Resta centrale anche la promozione della destinazione Colli Euganei, con iniziative capaci di legare vino, cultura, natura e turismo. In questa direzione si inseriscono eventi come il Serprino Festival, pensati per portare ricadute concrete sul territorio e intercettare un pubblico interessato all’enoturismo.

Il Serprino rappresenta una delle identità più riconoscibili dell’area. È l’unica denominazione frizzante italiana legata in modo esclusivo ai Colli Euganei ed è considerato il vino simbolo della provincia di Padova. Le sue bollicine autoctone sono state protagoniste dell’ultima edizione del Serprino Festival, svoltasi dal 20 giugno al 6 luglio, e dell’evento Vulcanico Serprino, che il 20 giugno 2026 ha riunito 26 cantine nell’Abbazia di Praglia.

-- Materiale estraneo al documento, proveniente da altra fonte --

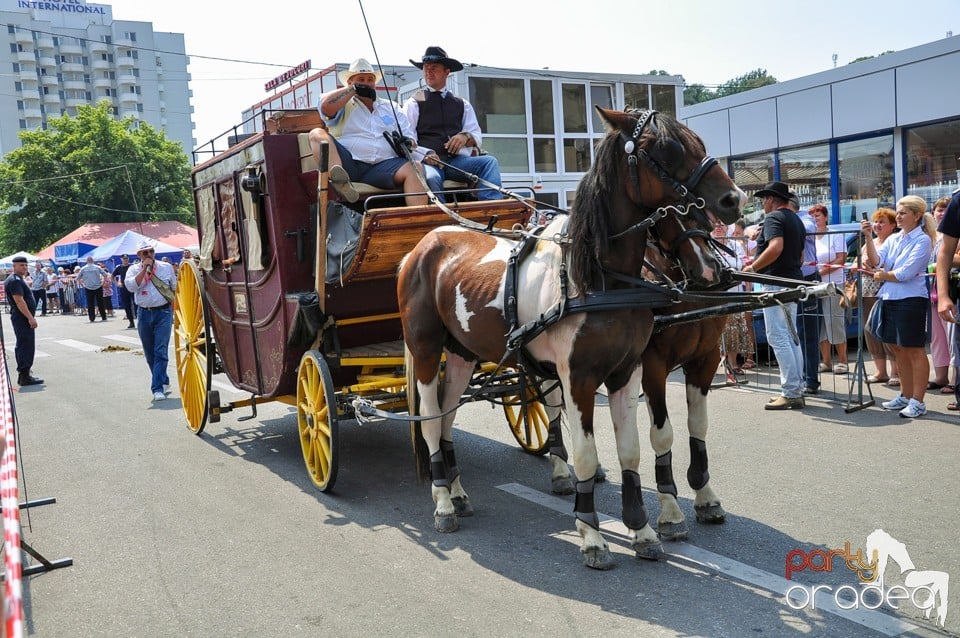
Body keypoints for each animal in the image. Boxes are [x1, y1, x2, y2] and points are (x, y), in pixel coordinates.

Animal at [396, 109, 744, 568]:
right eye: (667, 149)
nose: (734, 199)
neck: (598, 276)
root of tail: (424, 243)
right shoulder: (584, 376)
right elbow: (588, 453)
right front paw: (593, 534)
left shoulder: (631, 371)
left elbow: (632, 448)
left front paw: (642, 529)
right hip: (424, 350)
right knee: (433, 423)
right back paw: (441, 504)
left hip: (461, 354)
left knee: (448, 416)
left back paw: (456, 492)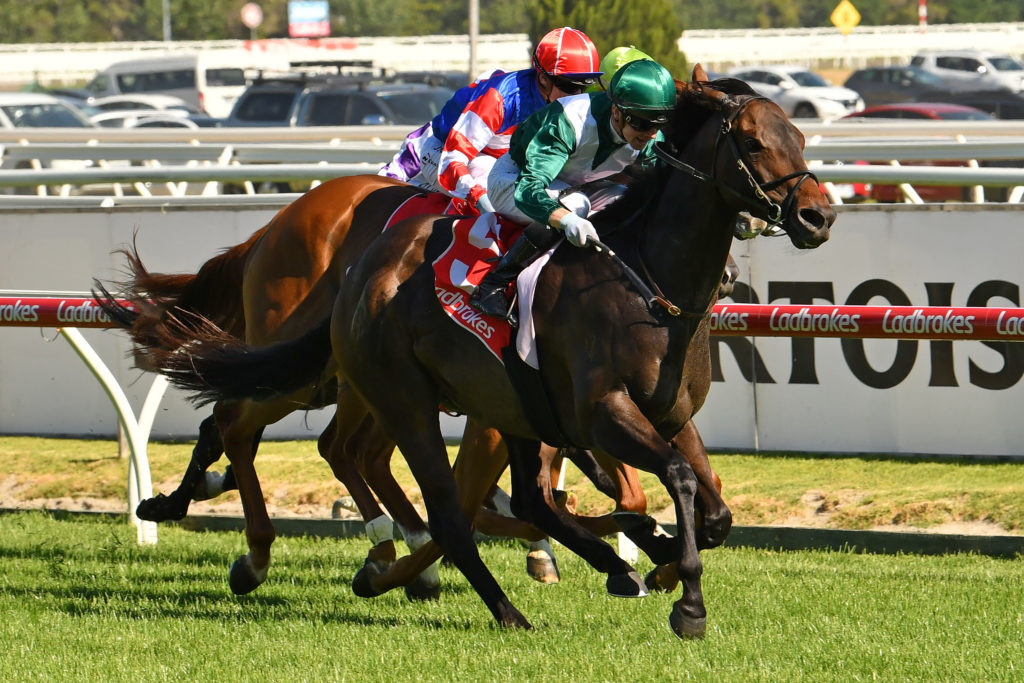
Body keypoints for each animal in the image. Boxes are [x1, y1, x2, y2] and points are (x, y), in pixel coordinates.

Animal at [145, 64, 834, 637]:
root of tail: (357, 269)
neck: (647, 280)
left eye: (800, 135)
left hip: (494, 406)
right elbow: (677, 481)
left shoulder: (666, 414)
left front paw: (659, 558)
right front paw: (686, 600)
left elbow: (709, 507)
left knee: (474, 488)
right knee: (421, 501)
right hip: (395, 397)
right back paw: (491, 606)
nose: (818, 216)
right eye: (752, 143)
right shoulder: (601, 412)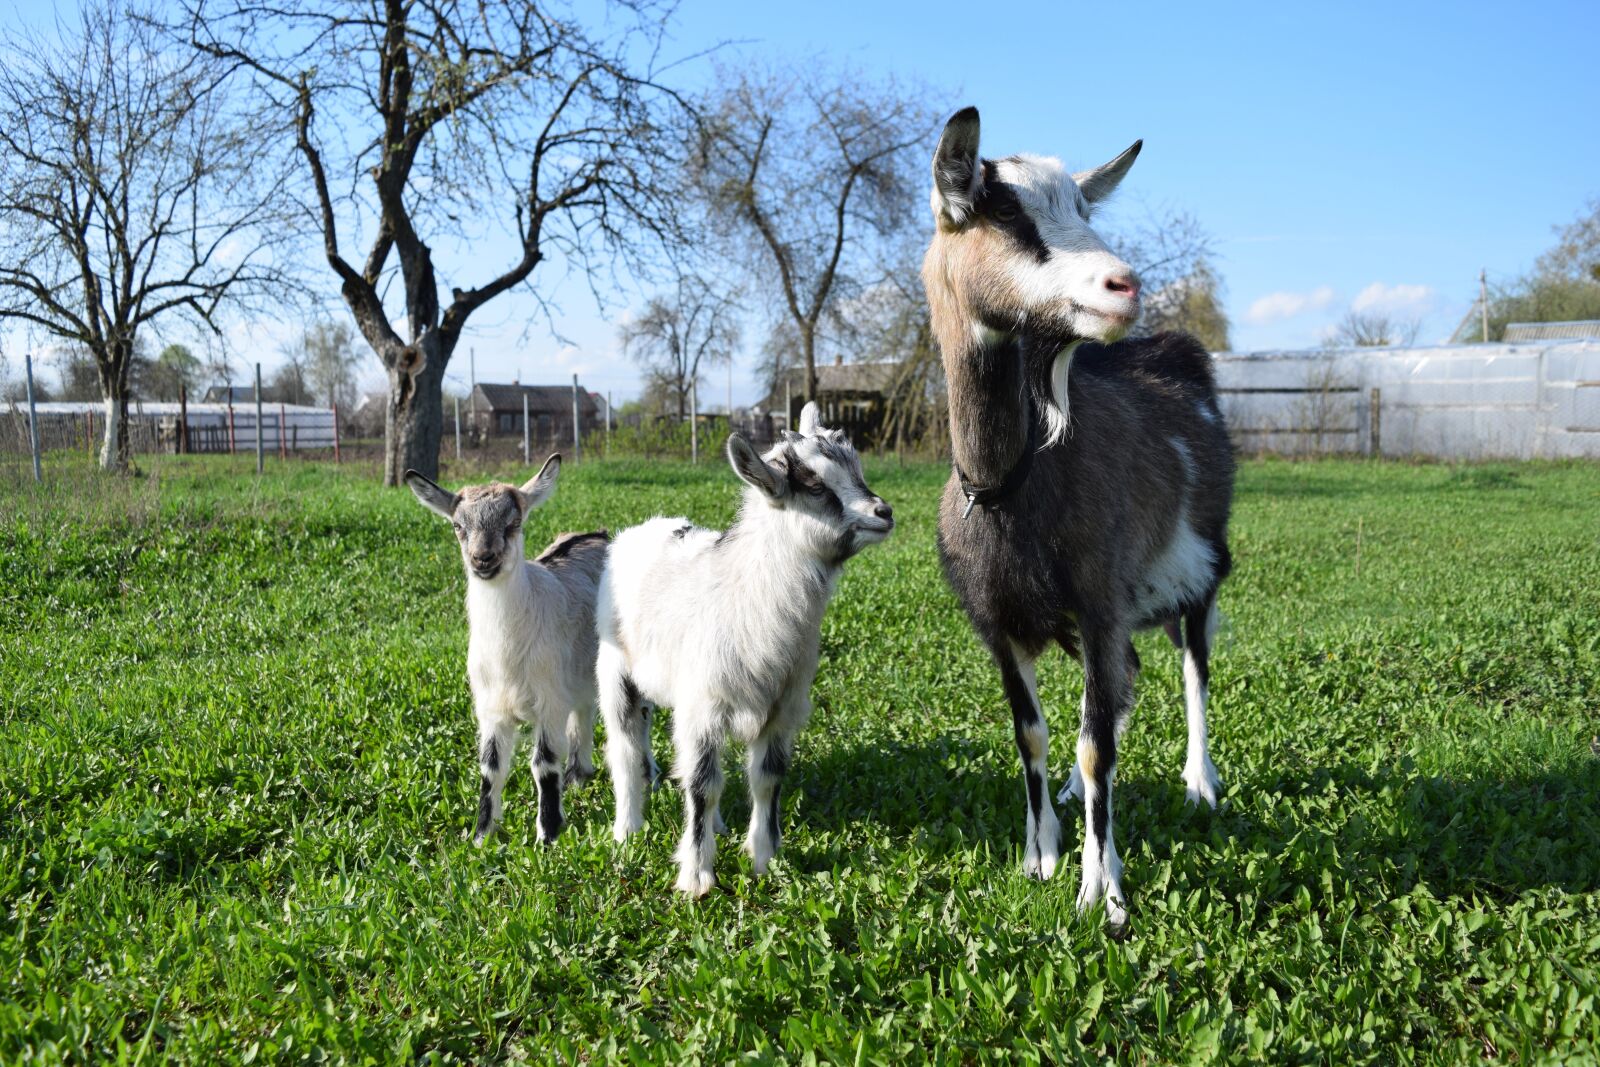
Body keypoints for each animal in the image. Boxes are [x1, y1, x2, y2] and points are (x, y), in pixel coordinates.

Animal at [405, 455, 608, 846]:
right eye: (458, 526)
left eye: (514, 523)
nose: (482, 558)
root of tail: (599, 534)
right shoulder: (490, 707)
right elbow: (491, 768)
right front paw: (481, 835)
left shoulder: (548, 700)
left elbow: (543, 765)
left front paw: (548, 835)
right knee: (583, 710)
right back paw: (579, 774)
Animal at [596, 403, 895, 896]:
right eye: (815, 485)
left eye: (858, 468)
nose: (883, 512)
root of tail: (644, 528)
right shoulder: (699, 708)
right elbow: (702, 784)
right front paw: (696, 876)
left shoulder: (782, 708)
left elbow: (766, 779)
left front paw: (763, 858)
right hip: (614, 669)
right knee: (625, 748)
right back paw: (628, 830)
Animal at [922, 107, 1236, 928]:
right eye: (1000, 210)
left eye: (1084, 211)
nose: (1123, 285)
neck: (1009, 486)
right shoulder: (997, 622)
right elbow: (1031, 733)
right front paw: (1042, 852)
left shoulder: (1100, 601)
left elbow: (1102, 745)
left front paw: (1105, 891)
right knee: (1126, 680)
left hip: (1203, 568)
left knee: (1194, 667)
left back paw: (1200, 781)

IL PROGETTO GREWIP PER I GRANDI ROSSI EUGANEI

Il lavoro sui vini rossi dei Colli Euganei passa invece dal progetto GREWIP, Great Red Euganean Wines Improvement Project. L’iniziativa prevede l’applicazione di protocolli produttivi specifici per l’area, con risultati monitorati e valutati attraverso processi di co-decisione e co-creazione tra i partner coinvolti.

L’obiettivo è costruire un modello di innovazione basato su cooperazione e partecipazione, favorendo anche percorsi imitativi nelle aziende esterne al partenariato. La finalità è sviluppare nei Colli Euganei una cultura dell’eccellenza vitivinicola, alla base della produzione di vini rossi di pregio.

Tra gli asset del territorio resta anche il Colli Euganei Fior d’Arancio Docg, protagonista a Vinitaly 2026 con uno stand dedicato. La denominazione si distingue per l’utilizzo del Moscato giallo e per la possibilità di esprimersi in tre versioni: secco, spumante dolce e passito.

COLLI EUGANEI TRA VINO, TURISMO E MAB UNESCO

La riconferma di Carraro arriva in una fase di crescente attenzione per il posizionamento dei Colli Euganei non solo come area vitivinicola, ma anche come destinazione turistica. Dal 2024 il territorio è Riserva della Biosfera MAB UNESCO, riconoscimento che valorizza l’equilibrio tra attività umane, tutela della biodiversità, ecoturismo e agricoltura sostenibile.

Il lavoro del Consorzio si muoverà quindi su un doppio binario: rafforzare l’identità produttiva delle denominazioni e consolidare l’immagine dei Colli Euganei come territorio del vino, della natura e dell’accoglienza. Un percorso che mette insieme Serprino, grandi rossi e Fior d’Arancio, con l’obiettivo di dare maggiore riconoscibilità nazionale a una delle aree più originali del Veneto vitivinicolo.